Sometimes external circumstances, for example slow memory, prevent the instruction from continuing. Sometimes the instruction is split into simpler operations because of limitations in the hardware, for example 64bits loads and stores. Sometime the instruction is too complex to fit in one cycle, for example divisions.
– Due to the limited number of read and write ports of the register file and/or the 64bits memory accesses, the LDD[A], ST[A], STD[A], SWAP[A] and LDSTUB[A] instructions are split in the decode stage, they occupy two or three pipeline stages and the cycle_dec signal counts cycles.
64bits loads and stores are split in two 32bits accesses, starting with high significant/low address. These instructions could have been avoided, as they are different from the genuine 64bits SparcV9 load and store instructions, which use one 64bits register instead of a pair of 32bits registers. They are useful for block copies and register windows save/restore traps, on CPUs with internal caches having 64bits busses (not for PIPE5 !).

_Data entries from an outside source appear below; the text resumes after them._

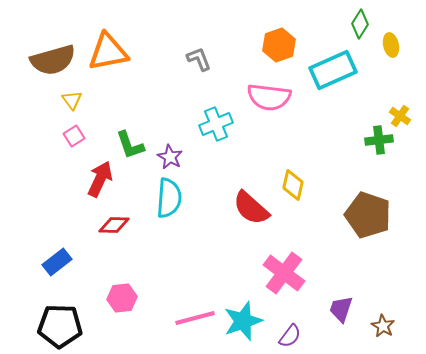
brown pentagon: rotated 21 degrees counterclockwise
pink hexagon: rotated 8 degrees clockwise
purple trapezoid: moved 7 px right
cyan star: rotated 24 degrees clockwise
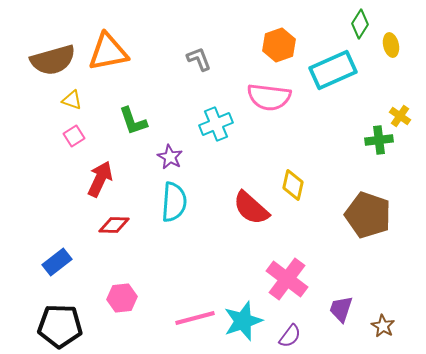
yellow triangle: rotated 35 degrees counterclockwise
green L-shape: moved 3 px right, 24 px up
cyan semicircle: moved 5 px right, 4 px down
pink cross: moved 3 px right, 6 px down
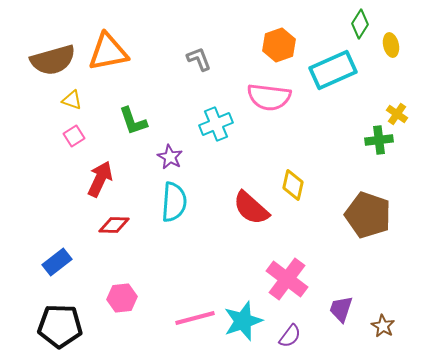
yellow cross: moved 3 px left, 2 px up
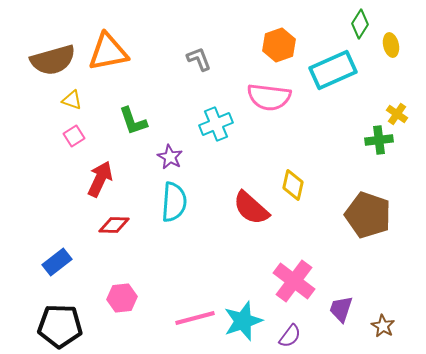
pink cross: moved 7 px right, 2 px down
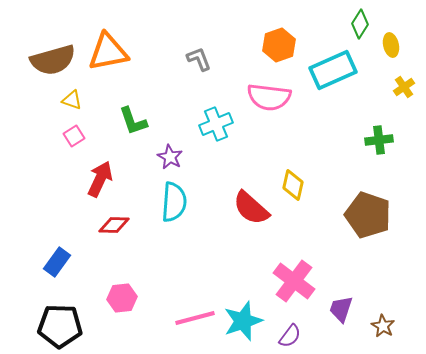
yellow cross: moved 7 px right, 27 px up; rotated 20 degrees clockwise
blue rectangle: rotated 16 degrees counterclockwise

– SWAP[A] and LDSTUB[A] generates a load then a store. The swapped register content is saved in the pipeline, between the EXE and MEM stages. These instructions are scheduled like a store double, and the data that will be stored is already present on the PLOMB bus during the load access.

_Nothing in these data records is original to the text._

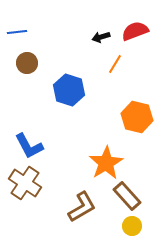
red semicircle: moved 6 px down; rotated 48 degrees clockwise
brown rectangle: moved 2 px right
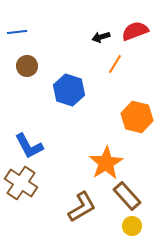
brown circle: moved 3 px down
brown cross: moved 4 px left
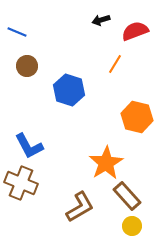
blue line: rotated 30 degrees clockwise
black arrow: moved 17 px up
brown cross: rotated 12 degrees counterclockwise
brown L-shape: moved 2 px left
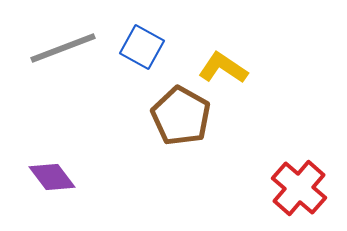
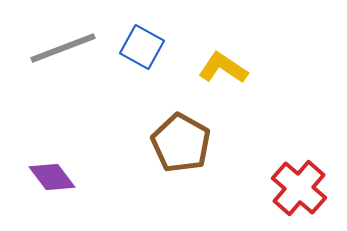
brown pentagon: moved 27 px down
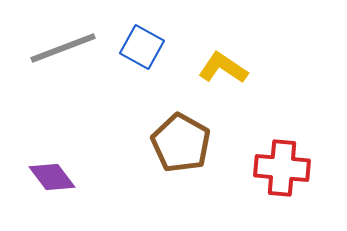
red cross: moved 17 px left, 20 px up; rotated 36 degrees counterclockwise
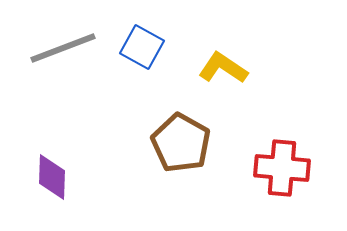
purple diamond: rotated 39 degrees clockwise
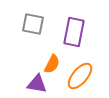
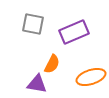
purple rectangle: rotated 56 degrees clockwise
orange ellipse: moved 11 px right, 1 px down; rotated 32 degrees clockwise
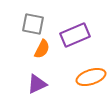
purple rectangle: moved 1 px right, 3 px down
orange semicircle: moved 10 px left, 15 px up
purple triangle: rotated 35 degrees counterclockwise
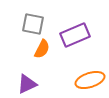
orange ellipse: moved 1 px left, 3 px down
purple triangle: moved 10 px left
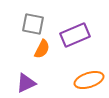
orange ellipse: moved 1 px left
purple triangle: moved 1 px left, 1 px up
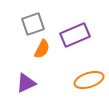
gray square: rotated 30 degrees counterclockwise
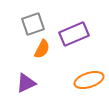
purple rectangle: moved 1 px left, 1 px up
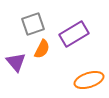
purple rectangle: rotated 8 degrees counterclockwise
purple triangle: moved 10 px left, 21 px up; rotated 45 degrees counterclockwise
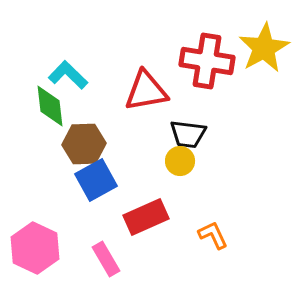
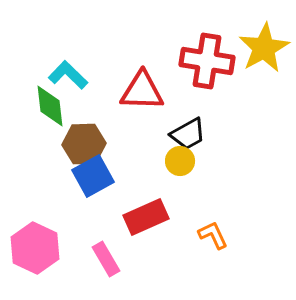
red triangle: moved 4 px left; rotated 12 degrees clockwise
black trapezoid: rotated 36 degrees counterclockwise
blue square: moved 3 px left, 4 px up
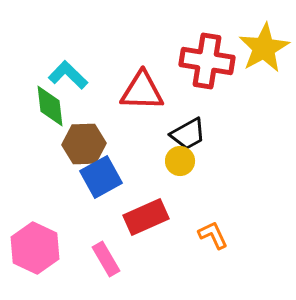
blue square: moved 8 px right, 1 px down
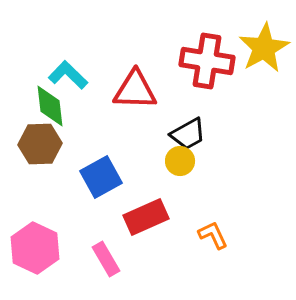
red triangle: moved 7 px left, 1 px up
brown hexagon: moved 44 px left
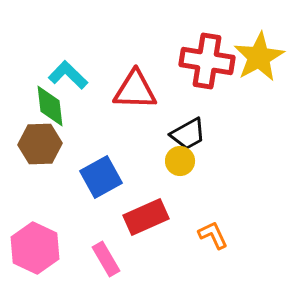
yellow star: moved 5 px left, 9 px down
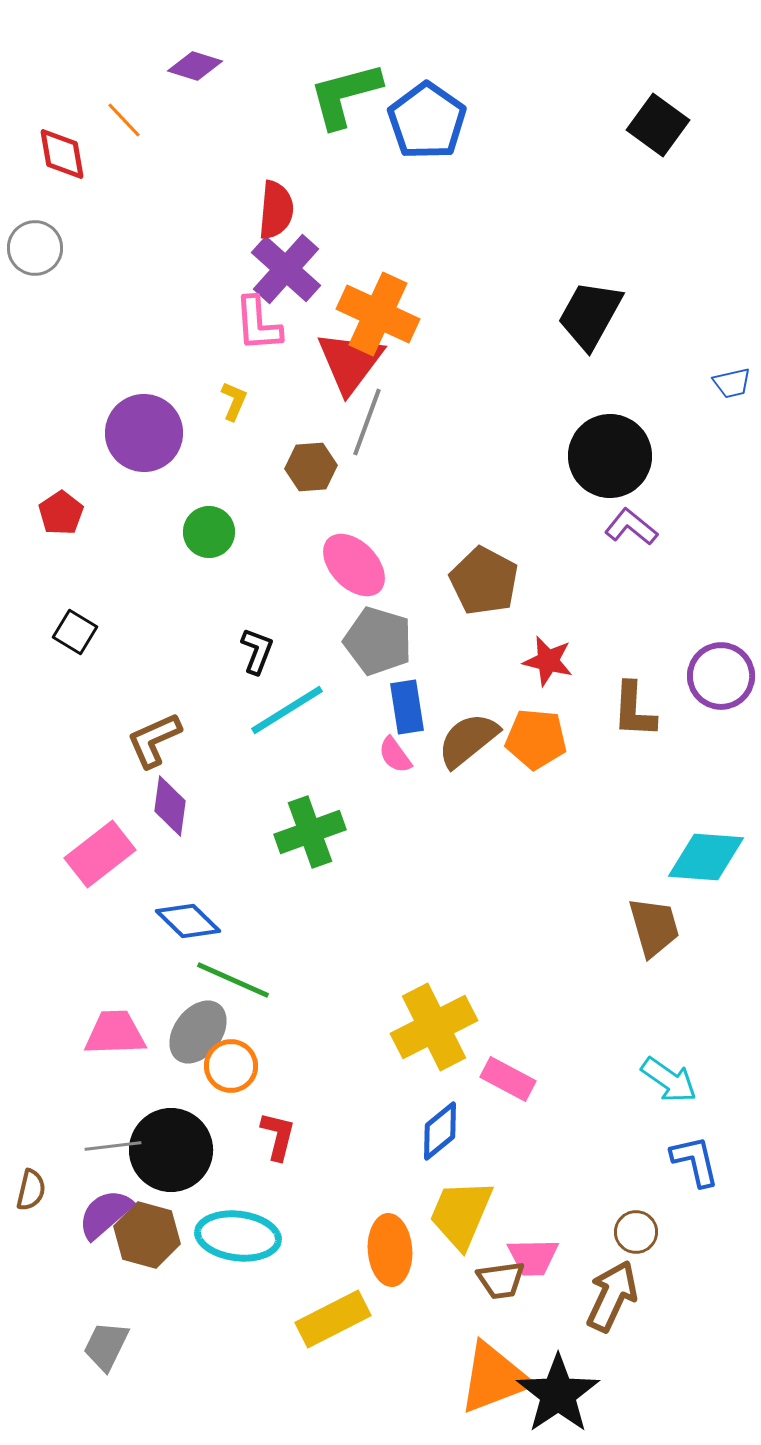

– The integer multiply and divide instructions last several cycles but instead of being split into sub-operations, they stall the EXECUTE stage.
– The floating point instructions can also last several cycles, but, as the FP pipeline is separate, when the FPU is busy and unable to accept any new instruction, it stalls the IU at the DECODE level. Interleaving FP and integer instructions, instead of clustering them, augments performances.
– There is a last type of multi-cycle instructions, JMPL (and RETT). The next instruction address is PC+4 or, for branches and calls, it is some arithmetic relation between the current PC and an immediate value.
For JMPL/RETT, the next instruction is the result of an addition that depends on integer registers values. That addition is performed by the ALU during the EXECUTE stage. JMPL lasts two cycles in a way different from the other multi-cycles instructions, it forces a stall to enable the injection of the new PC from the EXECUTE stage. That stall is not necessary if the following instruction is also a JMPL (or a RETT).
In traditional CISC processors, most instructions lasted several cycles and the decoder used a ROM table for generating successive sub-operations. In PIPE5, there is neither sequencer nor microcode, simply a few multiplexers, counters and toggles.